Why ‘feminism’ was the word of the year
On December 12, Merriam-Webster declared that the word of 2017 was “feminism.” The decision was based not only on the overall frequency with which the word was searched on Merriam-Webster’s website, but particularly on spikes in searches related to a number of specific events throughout the year. Merriam-Webster’s choice therefore highlights not only our culture’s struggle to define the word “feminism” itself, but the way in which the movement the word represents played out in the spheres of politics and entertainment last year.
2017 will likely be remembered by feminists first and foremost for the Women’s March: the largest single-day protest in U.S. history. The organizers of the march, which was sparked by Trump’s inauguration, stated that their mission was to “create a society in which women — including Black women, Native women, poor women, immigrant women, disabled women, Muslim women, lesbian queer and trans women — are free and able to care for and nurture their families, however they are formed, in safe and healthy environments free from structural impediments.”

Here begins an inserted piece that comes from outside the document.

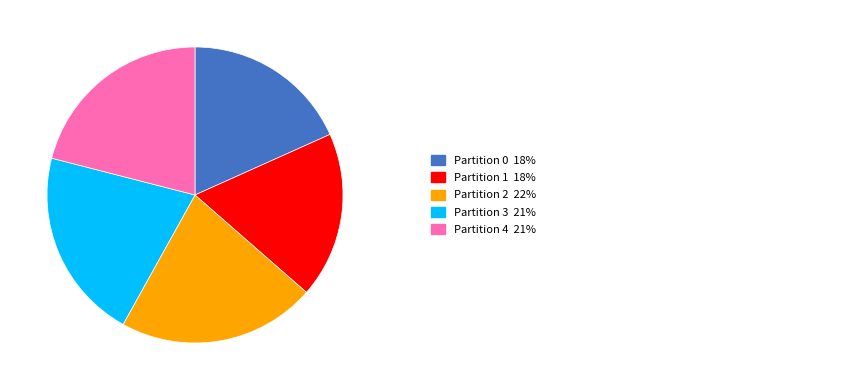

Does any single category account for the majority?

No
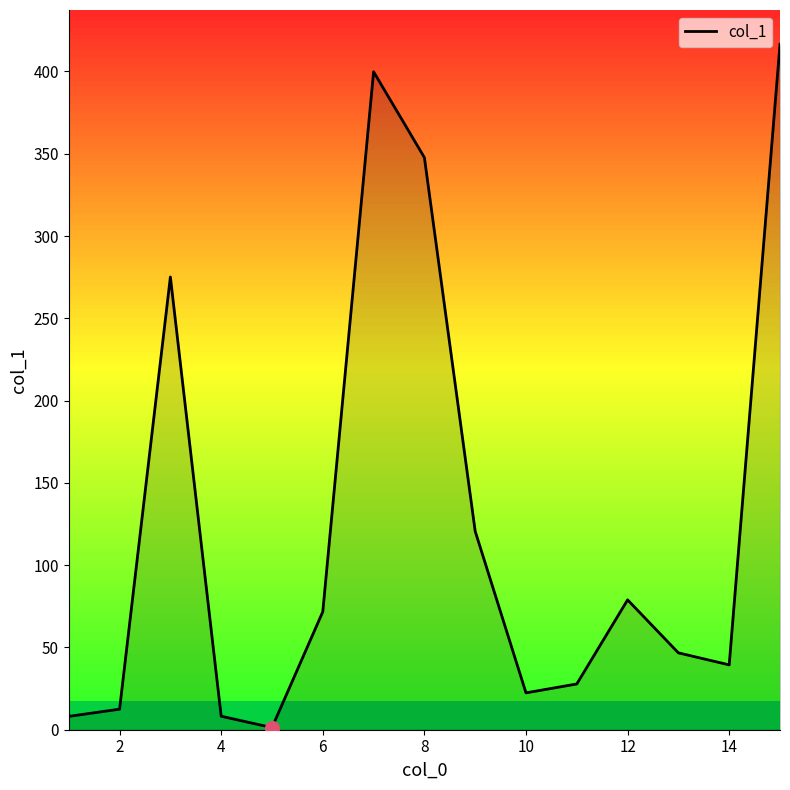

Does the chart have visible grid lines?

No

Soon after this success, however, the term “feminism” was associated again with connotations of less-enlightened years past: Kellyanne Conway, who was the first woman to run a successful United States presidential campaign, stated that she does not consider herself a feminist because she associates the term with being “anti-male or pro-abortion.” Of course, Merriam-Webster defines feminism as “the theory of the political, economic, and social equality of the sexes,” not hating men, but Conway didn’t get the message. In addition to her problematic understanding of feminism, Conway is an interesting threat to the feminist movement: While she helped Trump, a man accused of sexually assaulting multiple women, win over the first female major-party presidential candidate in United States history, Conway’s success is still a significant accomplishment in the male-dominated world of politics.

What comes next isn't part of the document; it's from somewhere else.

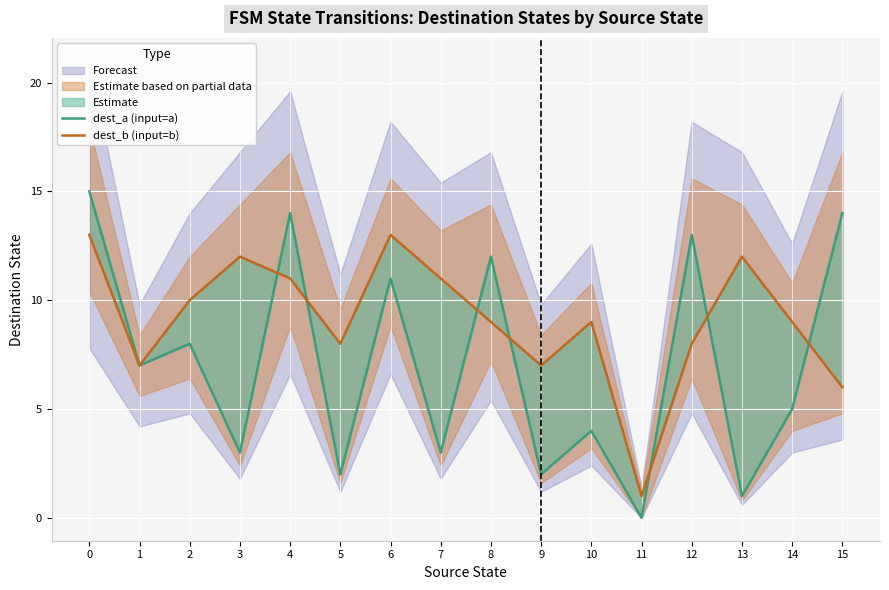

Count the number of categories in the chart.

16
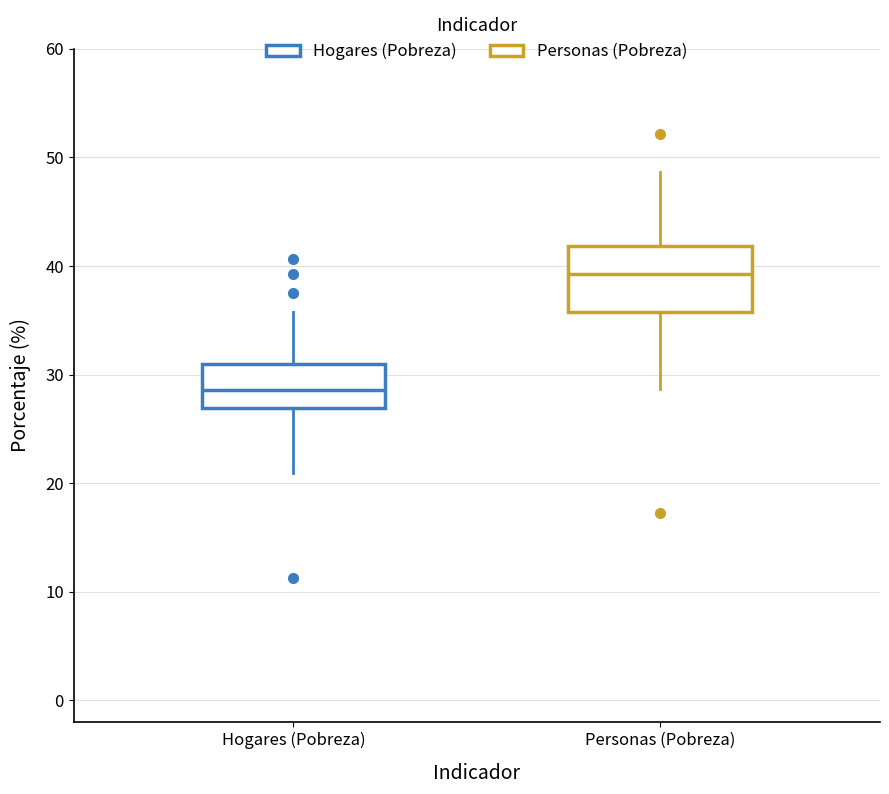

Reading left to right, transcribe this box plot: for each box, give where its median line is, the range the box spans, and where its two whiskers end, as read against the y-axis. The values are not printed on the chart, so give them approximately, as read against the axis.

Hogares (Pobreza): median 29, box 27 to 31, whiskers 21 to 36
Personas (Pobreza): median 39, box 36 to 42, whiskers 29 to 49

Ultimately, however, the term was again associated with a moment of great progress: Searches for the word spiked again around October, when the #MeToo movement took off. Catalyzed by allegations of sexual harassment against Hollywood producer Harvey Weinstein, more than 500,000 tweets and 12 million Facebook posts containing personal stories of harassment and abuse were shared in justv24 hours. The hashtag continued to put a spotlight on the ways thousands of women had silently suffered after facing harassment and abuse, underscoring both the stigma and omnipresence of harassment. While the movement may have started based on claims against figures in the entertainment industry, accusations quickly spread to the world of politics, media, tech, and beyond. Now a long list of public figures face allegations.

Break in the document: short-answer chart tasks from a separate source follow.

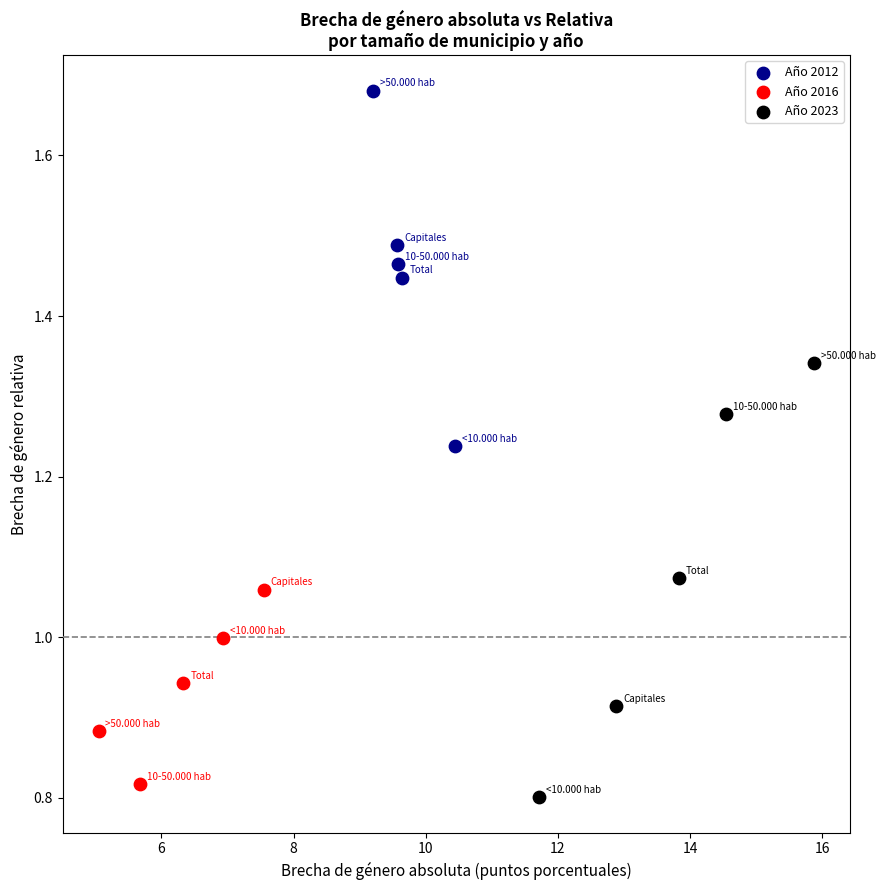

Which series reaches the maximum Y coordinate?

Año 2012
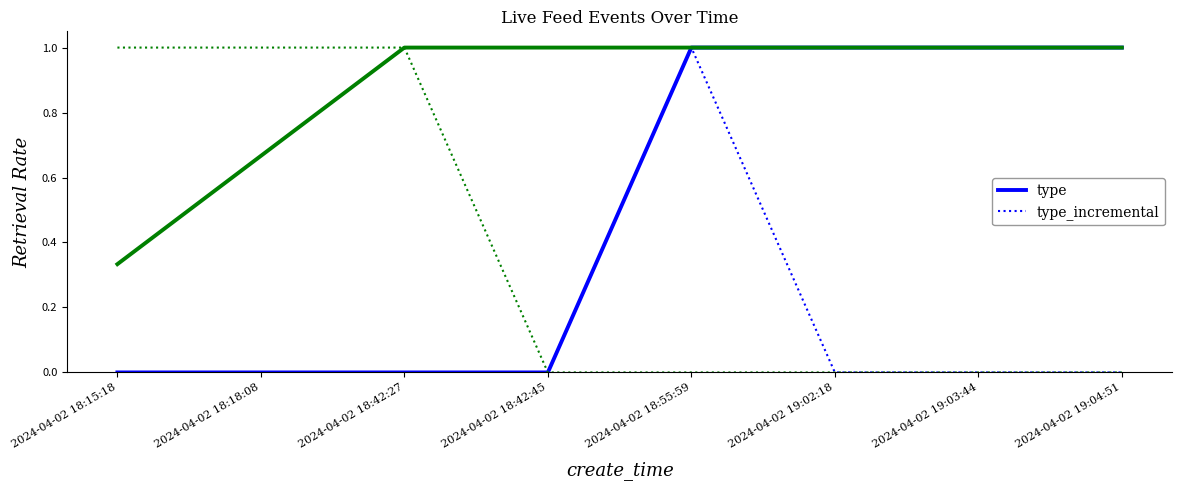

What position from the left is 2024-04-02 18:55:59?

5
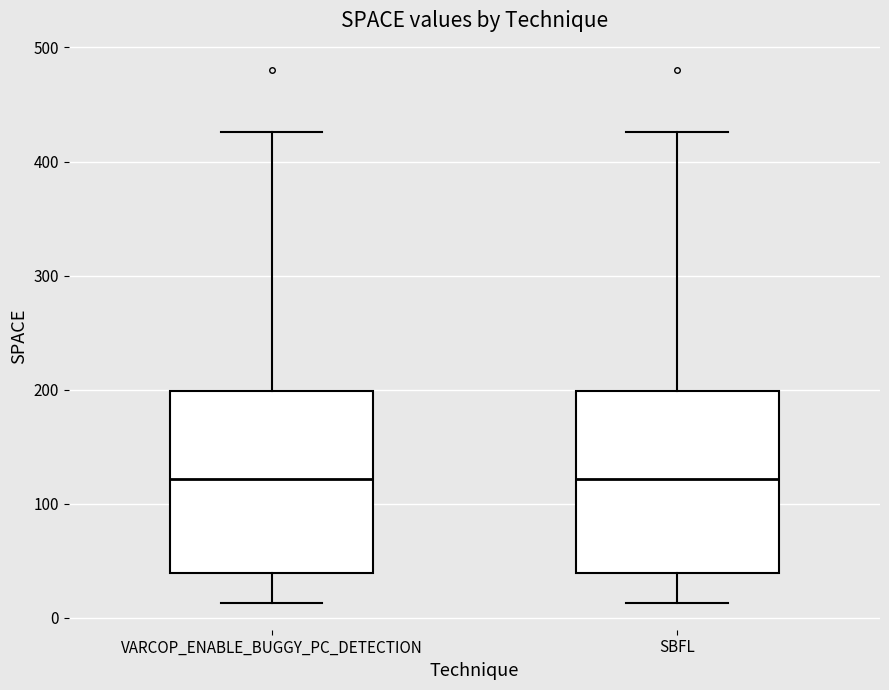

Reading left to right, read every box against the y-axis: the position of its median line, the range the box covers, and the ends of its whiskers. The values are not printed on the chart, so give them approximately, as read against the axis.

VARCOP_ENABLE_BUGGY_PC_DETECTION: median 120, box 40 to 200, whiskers 10 to 430
SBFL: median 120, box 40 to 200, whiskers 10 to 430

Of course, it’s important to note that the majority of the most popularized #MeToo allegations last year were made by rich and powerful women. The voices of vulnerable members of nonwhite, poor, or otherwise marginalized communities were largely left out of the conversation. And though not reflected in Merriam-Webster’s decision, perhaps this last point underscores what the feminist movement needs to work on most in 2018: making sure the term “intersectional” is searched for along with “feminist.”
While 2017 illuminated women’s immense power, the work isn’t done yet. The Women’s March wasn’t just a one-time show of support: A new round of marches are scheduled to take place on January 20, 2018 in cities across the country. The United States may have lost its chance to have a female president in 2017, but women also proved that they can do incredible things when they join forces to challenge systemic oppression — and they’re just getting started, as the first few days of 2018 saw the launch of #TimesUp: a movement to counter sexual harassment in all industries through legal recourse. As women continue to march forward into 2018, therefore, hopefully the word “feminism” will become even more associated with unity, support, and solidarity, and the movement it represents even closer to achieving political, economic, and social equality.